Cava Group (NASDAQ: CAVA) shares declined following the release of its first-quarter earnings, despite the company beating expectations on key financial metrics.
The company held steady on its full-year projections, expecting same-store sales growth between 6% and 8% and restaurant-level profit margins ranging from 24.8% to 25.2%. However, it revised upward its pre-opening cost estimates to $14.5 million–$15.5 million from the previous $14 million–$15 million.
Positive adjustments included increasing anticipated net new restaurant openings to between 64 and 68 locations, up from 62 to 66, and raising adjusted EBITDA guidance to a range of $152 million to $159 million, up from $150 million to $157 million.
Robust Q1 Results Showcase Brand Strength
During Q1, Cava posted earnings per share of $0.22 on revenues soaring 28% year-over-year to $331.8 million, outperforming Visible Alpha estimates. Same-store sales climbed 10.8%, while customer traffic increased by 7.5%—both surpassing market expectations.
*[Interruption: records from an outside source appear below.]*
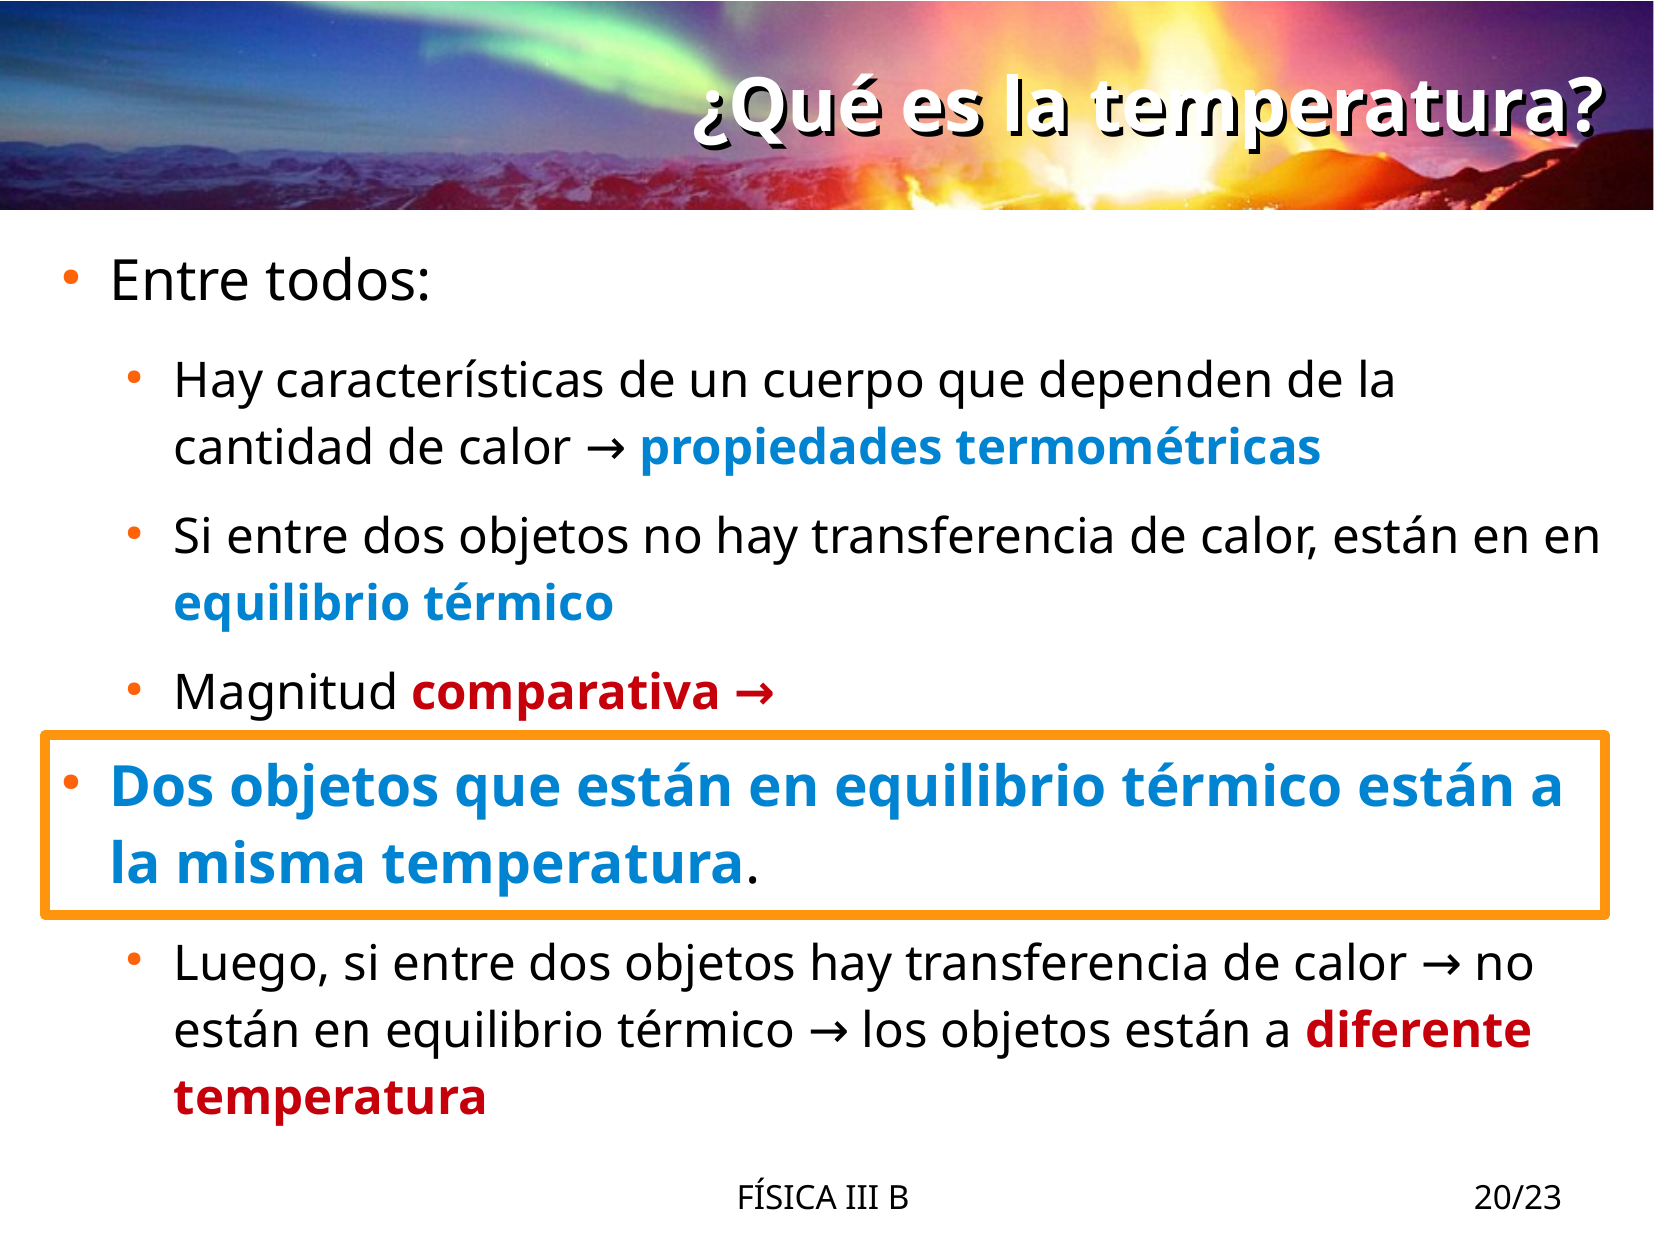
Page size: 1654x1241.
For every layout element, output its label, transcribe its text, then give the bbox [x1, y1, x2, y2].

title ¿Qué es la temperatura? [45, 15, 1606, 191]
list Entre todos: Hay características de un cuerpo que dependen de la cantidad de calor → propiedades termométricas Si entre dos objetos no hay transferencia de calor, están en en equilibrio térmico Magnitud comparativa → Dos objetos que están en equilibrio térmico están a la misma temperatura. Luego, si entre dos objetos hay transferencia de calor → no están en equilibrio térmico → los objetos están a diferente temperatura [45, 240, 1606, 730]
list Entre todos: Hay características de un cuerpo que dependen de la cantidad de calor → propiedades termométricas Si entre dos objetos no hay transferencia de calor, están en en equilibrio térmico Magnitud comparativa → Dos objetos que están en equilibrio térmico están a la misma temperatura. Luego, si entre dos objetos hay transferencia de calor → no están en equilibrio térmico → los objetos están a diferente temperatura [45, 920, 1606, 1141]
picture [0, 1, 1654, 210]
list Entre todos: Hay características de un cuerpo que dependen de la cantidad de calor → propiedades termométricas Si entre dos objetos no hay transferencia de calor, están en en equilibrio térmico Magnitud comparativa → Dos objetos que están en equilibrio térmico están a la misma temperatura. Luego, si entre dos objetos hay transferencia de calor → no están en equilibrio térmico → los objetos están a diferente temperatura [50, 740, 1600, 910]
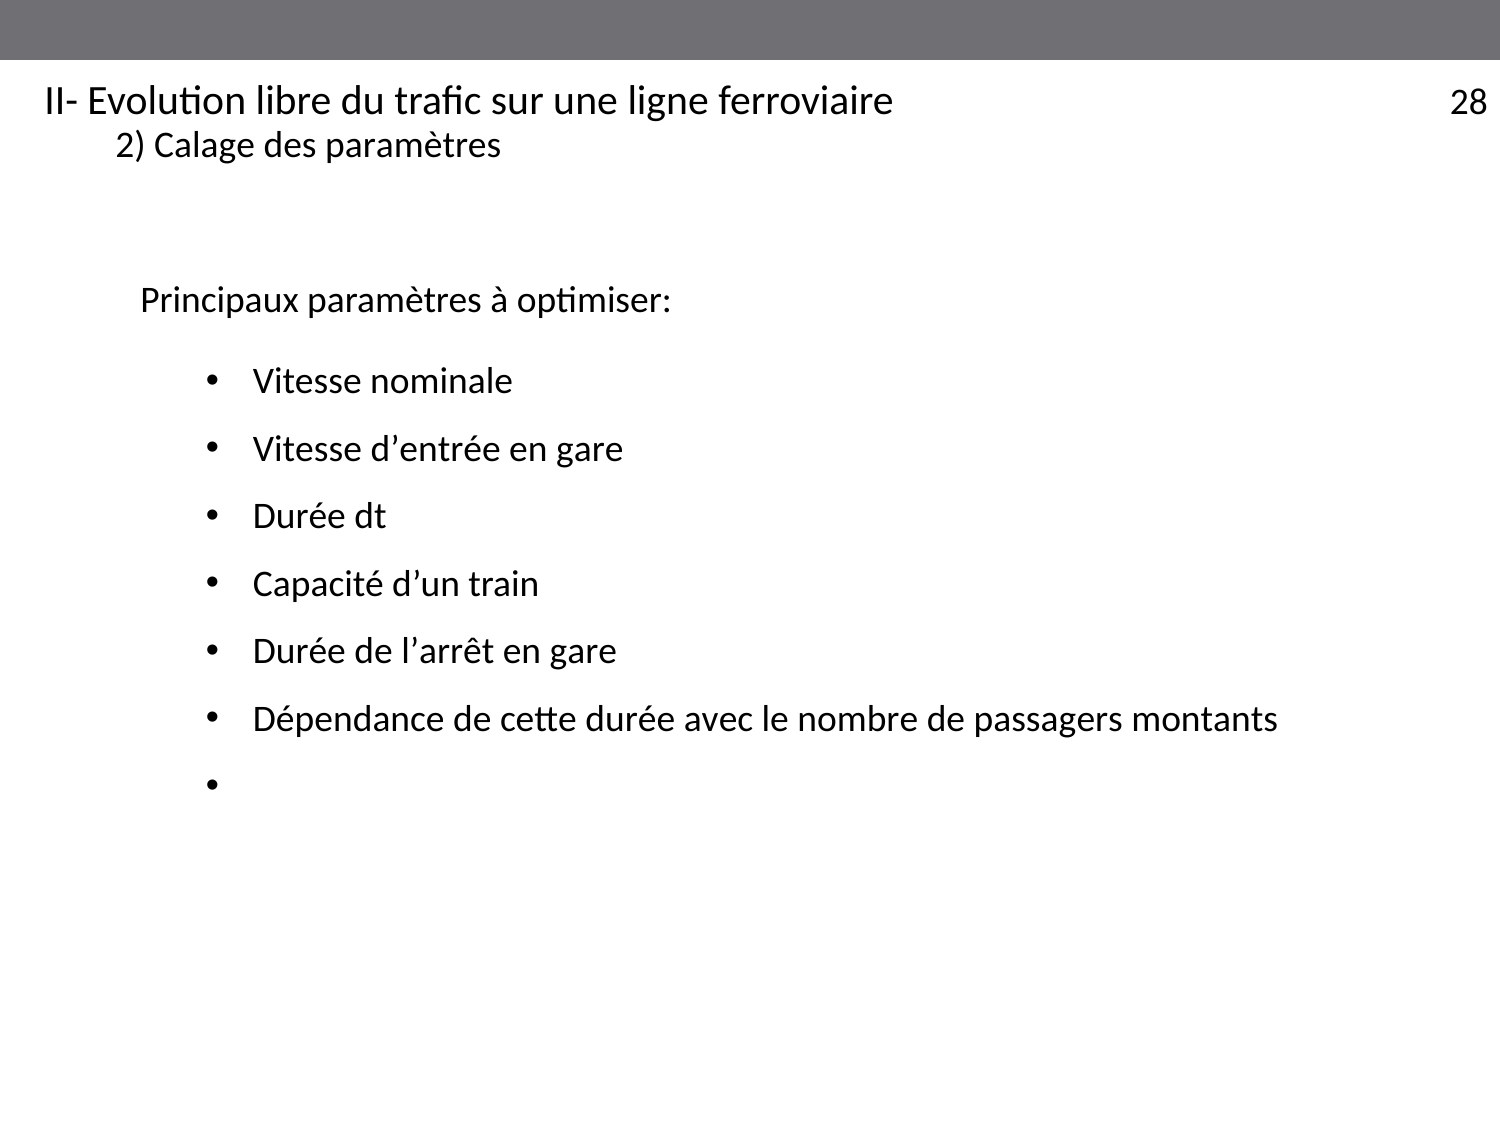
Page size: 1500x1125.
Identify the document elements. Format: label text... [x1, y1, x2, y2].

text_box 2) Calage des paramètres [100, 131, 522, 173]
text_box Principaux paramètres à optimiser: [125, 267, 694, 328]
text_box Vitesse nominale Vitesse d’entrée en gare Durée dt Capacité d’un train Durée de l’arrêt en gare Dépendance de cette durée avec le nombre de passagers montants [190, 326, 1308, 819]
text_box 28 [1435, 69, 1500, 131]
text_box II- Evolution libre du trafic sur une ligne ferroviaire [29, 66, 951, 131]
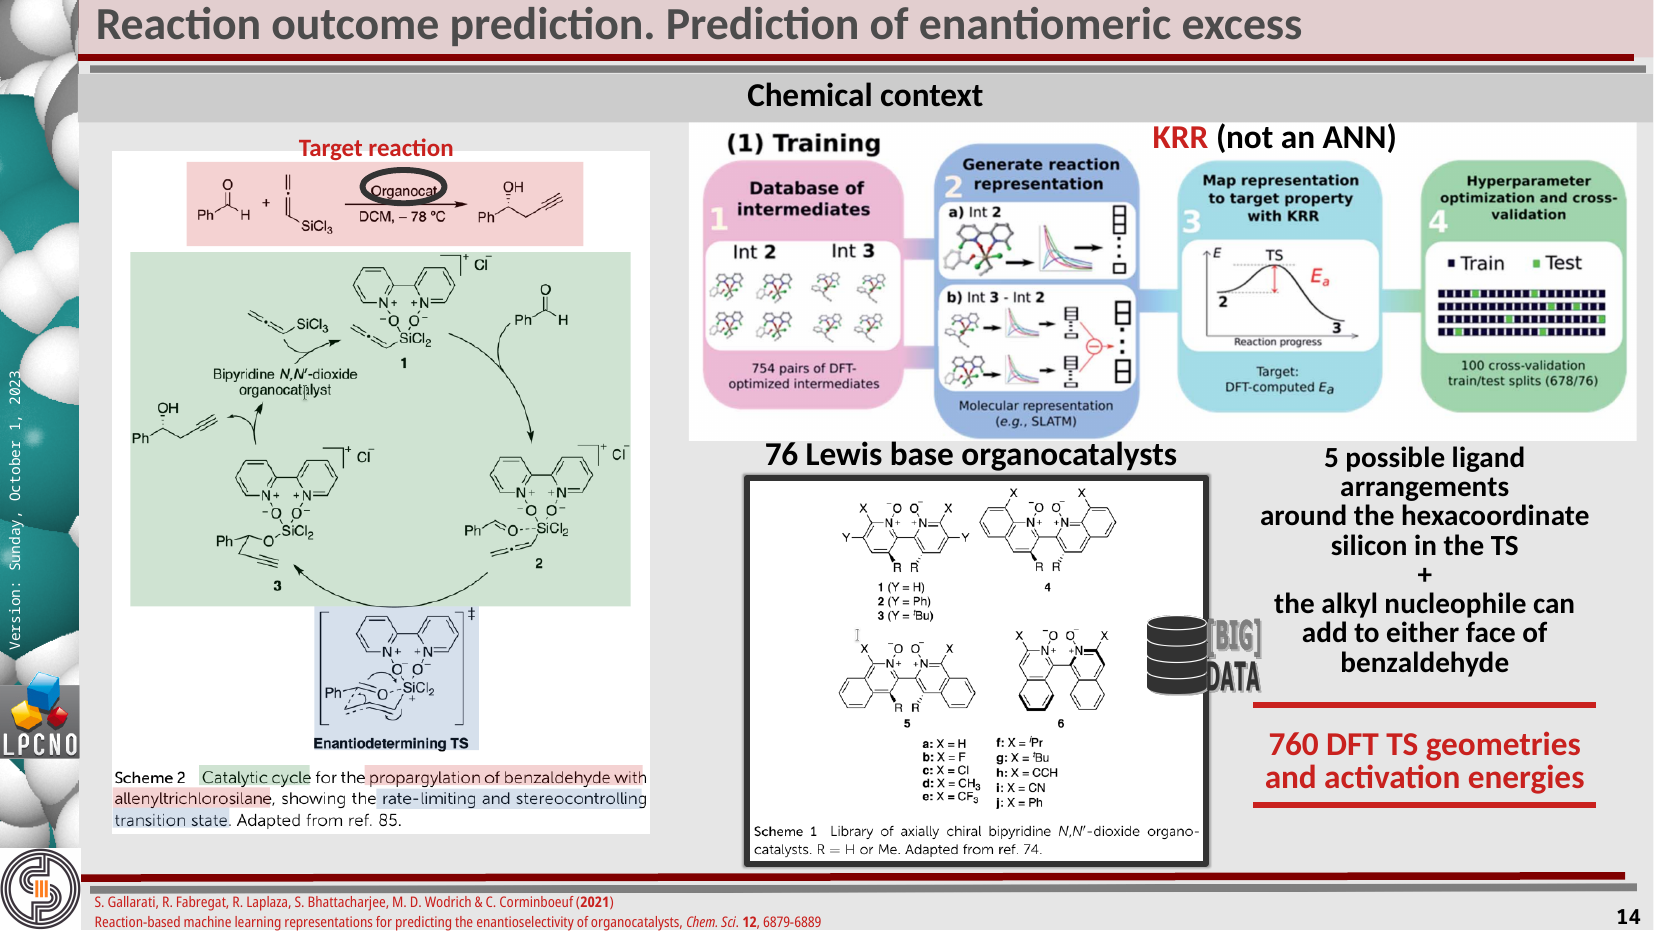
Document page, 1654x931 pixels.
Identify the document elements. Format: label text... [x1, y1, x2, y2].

text_box [376, 788, 642, 809]
picture [0, 0, 81, 930]
text_box [130, 252, 631, 751]
text_box 760 DFT TS geometries and activation energies [1249, 722, 1600, 804]
title Reaction outcome prediction. Prediction of enantiomeric excess [78, 0, 1654, 58]
picture [750, 480, 1260, 861]
text_box [199, 765, 310, 786]
text_box KRR (not an ANN) [1137, 116, 1413, 165]
text_box 76 Lewis base organocatalysts [750, 432, 1193, 481]
text_box [364, 765, 643, 786]
text_box [112, 787, 270, 828]
picture [688, 123, 1637, 441]
text_box Target reaction [284, 130, 470, 161]
text_box 5 possible ligand arrangements around the hexacoordinate silicon in the TS + the alkyl nucleophile can add to either face of benzaldehyde [1231, 437, 1619, 687]
picture [112, 151, 650, 834]
text_box S. Gallarati, R. Fabregat, R. Laplaza, S. Bhattacharjee, M. D. Wodrich & C. Corminboeuf (2021) Reaction-based machine learning representations for predicting the enantioselectivity of organocatalysts, Chem. Sci. 12, 6879-6889 [94, 891, 875, 931]
text_box [186, 161, 584, 247]
text_box Chemical context [77, 74, 1653, 123]
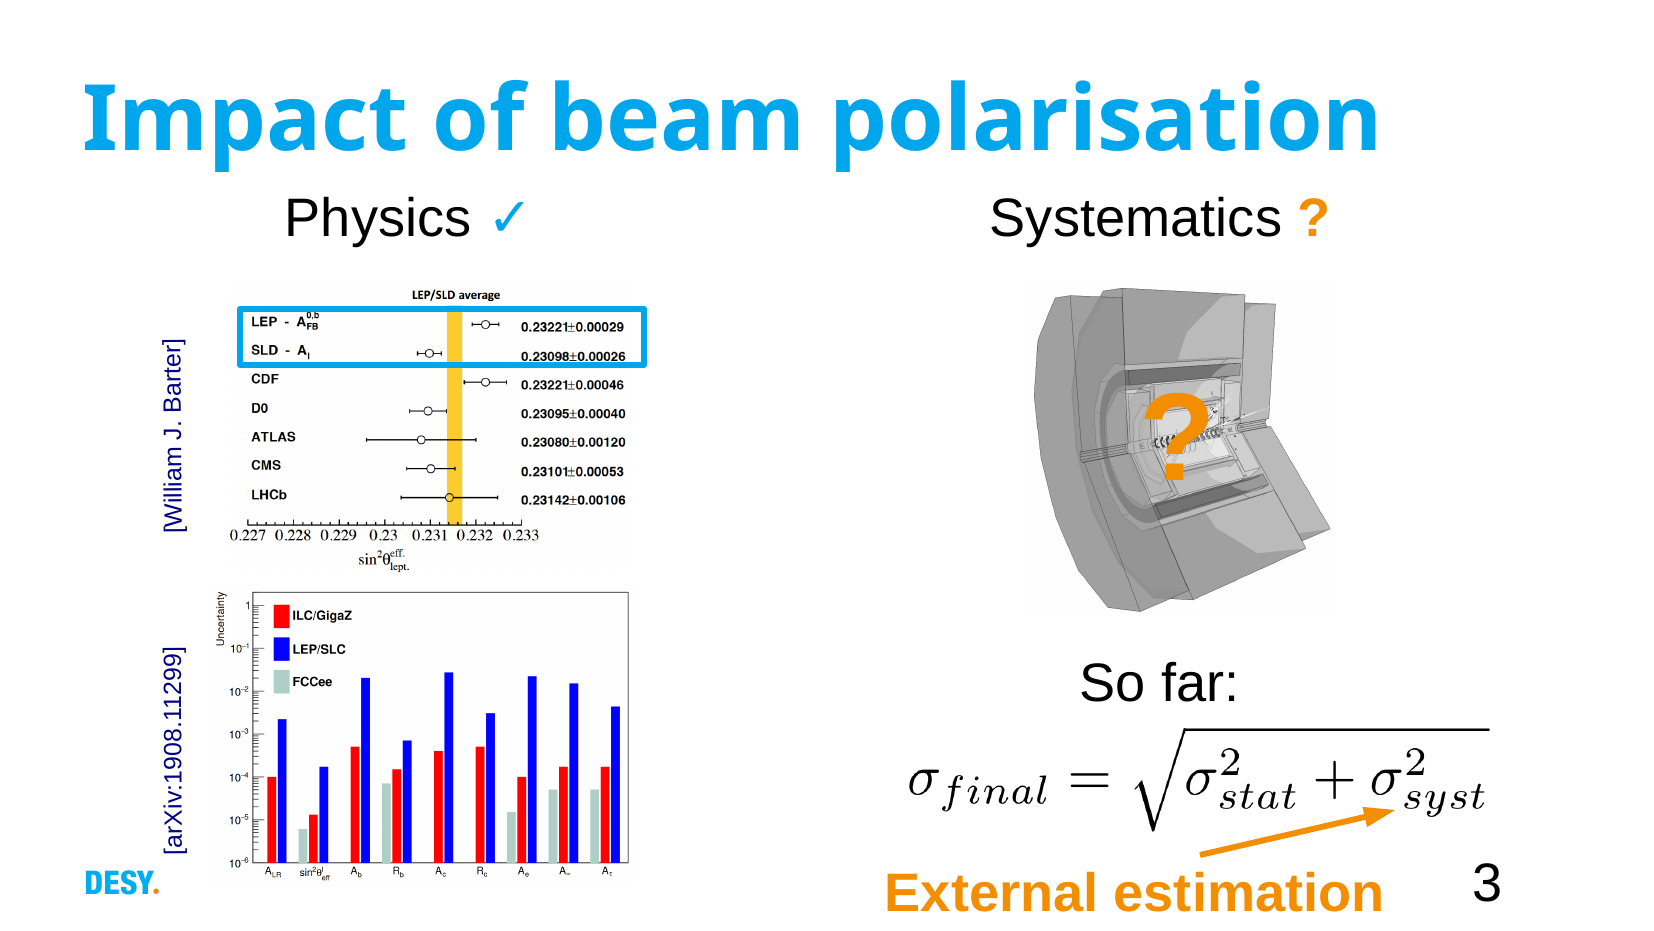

CEO Brett Schulman emphasized that these results highlight the resilience and appeal of Cava’s category-leading brand, even amid economic headwinds and adverse weather.
JPMorgan analysts echoed confidence in Cava’s prospects, maintaining a "buy now and hold for the long term" stance, noting the company’s strong comparable sales growth despite a challenging environment.
Despite these positives, Cava’s shares dropped 3% on the day of the earnings report and have declined nearly 15% year-to-date in 2025.